THINGS I WOULD LEAVE BEHIND FROM PRE-PANDEMIC LIFE:
- 12 hour days.
- The phrase “The show must go on” – no it doesn’t. It can pause without stopping if it needs to.
- 8 hour rehearsals, 6 days a week
- Being the designer, builder, painter, transporter, set decorator, and props shopper for one show. Support your designers by hiring other artists.
- Feeling guilty for taking a meal break outside of the theatre.
- Having my car towed on 10th Ave between the hours of 2pm and 5pm. Completely my fault!
- Not attending family gatherings because I’m in show.
- A light isn’t working: is it the bulb? The dimmer? The cable? The board?
- Painting where there is no designated place to wash the paint gear.
- The urgency of everything.
Of course, two things can be true at one time, and I do miss very much many, many things from the work I used to do. So, to even it out, here is a second list.
THINGS I WOULD KEEP FROM PRE-PANDEMIC LIFE:
- The warmth and quiet of cue to cue.
- Late night scenic painting chats.
- Sending the final design package.
- Props shopping at antique shops.
- Going for dinner with the whole production team.
- When everyone becomes substantially goofier two hours before the end of a tech rehearsal.
- Seeing the set with proper theatre lights on it for the first time.
- Mid-Sunday sound recording.
- Slices of life coming into the theatre: people’s kids visit, partners drop off food, the occasional tech booth dog.
- Stage Management. Everything they do is perfect and we should cherish them.
- When Stage Managers ‘speak’ sound cues in rehearsal (ex: phones, explosions, gun shots)

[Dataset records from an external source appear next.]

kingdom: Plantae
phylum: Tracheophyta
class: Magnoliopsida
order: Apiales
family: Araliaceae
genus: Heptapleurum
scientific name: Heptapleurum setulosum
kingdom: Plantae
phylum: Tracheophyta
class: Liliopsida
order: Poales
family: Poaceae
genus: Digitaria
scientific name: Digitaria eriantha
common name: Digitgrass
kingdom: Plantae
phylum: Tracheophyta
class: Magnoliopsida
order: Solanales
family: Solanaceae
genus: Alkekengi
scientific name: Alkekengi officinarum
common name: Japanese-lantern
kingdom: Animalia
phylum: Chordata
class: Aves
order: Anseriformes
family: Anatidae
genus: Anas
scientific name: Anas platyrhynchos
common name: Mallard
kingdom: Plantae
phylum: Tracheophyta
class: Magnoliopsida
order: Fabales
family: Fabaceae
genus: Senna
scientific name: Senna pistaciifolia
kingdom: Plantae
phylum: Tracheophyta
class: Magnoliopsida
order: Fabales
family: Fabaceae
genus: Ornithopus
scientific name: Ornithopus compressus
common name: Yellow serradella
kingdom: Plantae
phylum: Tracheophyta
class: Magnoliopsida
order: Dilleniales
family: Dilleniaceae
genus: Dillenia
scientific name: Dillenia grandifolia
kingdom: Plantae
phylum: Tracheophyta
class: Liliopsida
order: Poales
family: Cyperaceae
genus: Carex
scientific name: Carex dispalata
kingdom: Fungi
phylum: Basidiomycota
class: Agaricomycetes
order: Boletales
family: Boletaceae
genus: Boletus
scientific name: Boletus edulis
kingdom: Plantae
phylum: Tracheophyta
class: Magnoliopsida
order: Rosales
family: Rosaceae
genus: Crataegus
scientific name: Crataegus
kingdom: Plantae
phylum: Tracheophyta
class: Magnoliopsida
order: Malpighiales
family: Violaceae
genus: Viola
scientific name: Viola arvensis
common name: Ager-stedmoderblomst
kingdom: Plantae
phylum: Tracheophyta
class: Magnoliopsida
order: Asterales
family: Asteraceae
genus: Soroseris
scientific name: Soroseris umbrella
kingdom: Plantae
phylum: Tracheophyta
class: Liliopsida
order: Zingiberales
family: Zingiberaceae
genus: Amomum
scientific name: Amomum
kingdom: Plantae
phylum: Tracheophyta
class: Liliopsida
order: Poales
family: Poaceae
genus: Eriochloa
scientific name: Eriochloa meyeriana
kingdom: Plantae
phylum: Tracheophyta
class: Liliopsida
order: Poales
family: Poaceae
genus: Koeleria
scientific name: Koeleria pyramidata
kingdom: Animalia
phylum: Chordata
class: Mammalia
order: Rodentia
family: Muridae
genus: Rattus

- Food rituals. Coffee orders. Favorite snacks.
- Seeing everyone dressed up for opening night
- Listening to an audience laugh at things you forgot were funny.
- Laughing at things that the audience does not, and will never find funny.
In the grand scheme of things, I’ve appreciated moments over the past year where I’ve been able to reflect on how things can change for us in the future. I am by no means perfect in setting up boundaries on shows. But I think there is a larger discussion to be had regarding how companies and other artists can offer up support and healthy structures for designers, technicians, and other production team members once we go back into the theatre. Perhaps we won’t feel the urgency to prove our worth as much.